Send back the data below exactly. Drop every picture.

───

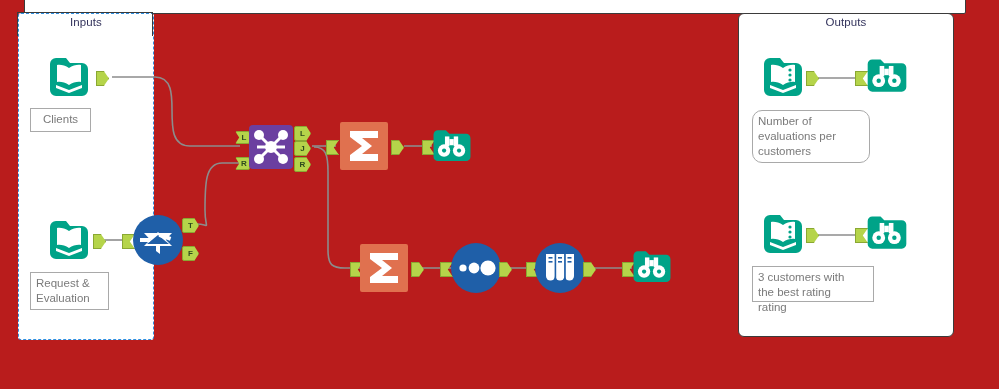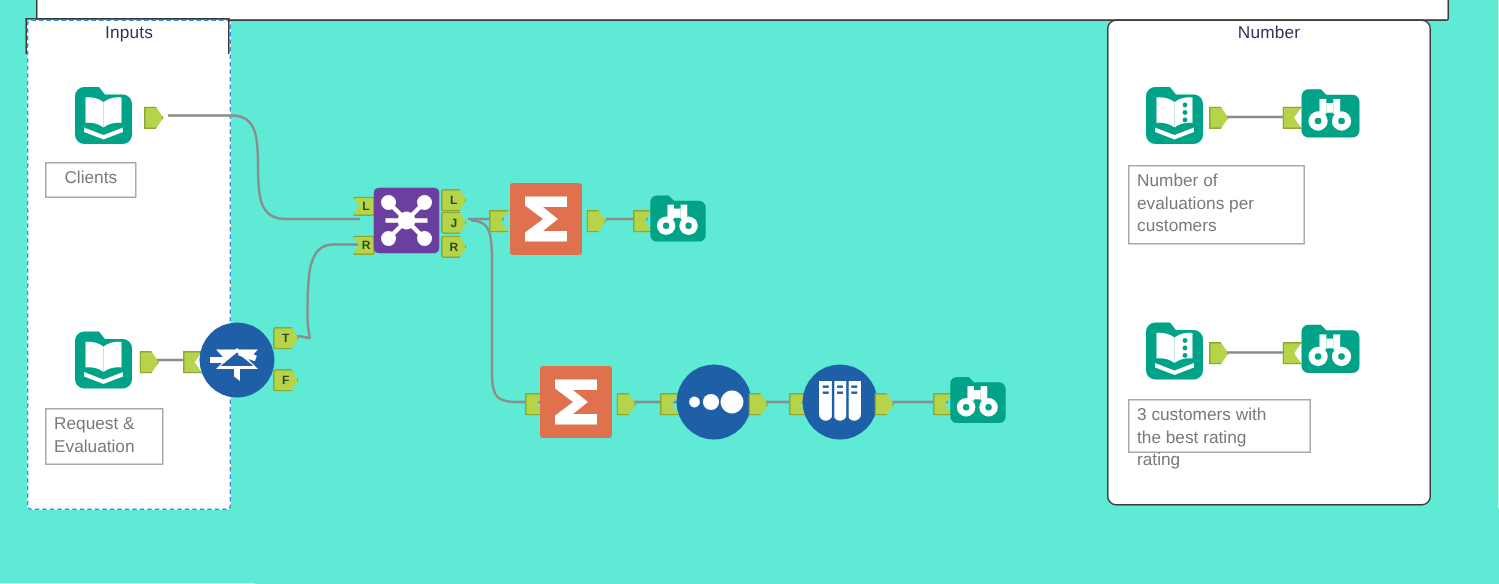--- a/index.html
+++ b/index.html
@@ -6,7 +6,7 @@
   body{width:999px;height:389px;position:relative;overflow:hidden;
        font-family:"Liberation Sans", sans-serif;}
 
-  #canvas{position:absolute;left:0;top:0;width:999px;height:389px;background:#5eead4;}
+  #canvas{position:absolute;left:0;top:0;width:999px;height:389px;background:#b91c1c;}
 
   
   .canvas-frame{position:absolute;left:24px;top:-40px;width:940px;height:52px;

───

RESPONSE TO THE EXERCISE:
--- a/index.html
+++ b/index.html
@@ -6,7 +6,7 @@
   body{width:999px;height:389px;position:relative;overflow:hidden;
        font-family:"Liberation Sans", sans-serif;}
 
-  #canvas{position:absolute;left:0;top:0;width:999px;height:389px;background:#5eead4;}
+  #canvas{position:absolute;left:0;top:0;width:999px;height:389px;background:#b91c1c;}
 
   
   .canvas-frame{position:absolute;left:24px;top:-40px;width:940px;height:52px;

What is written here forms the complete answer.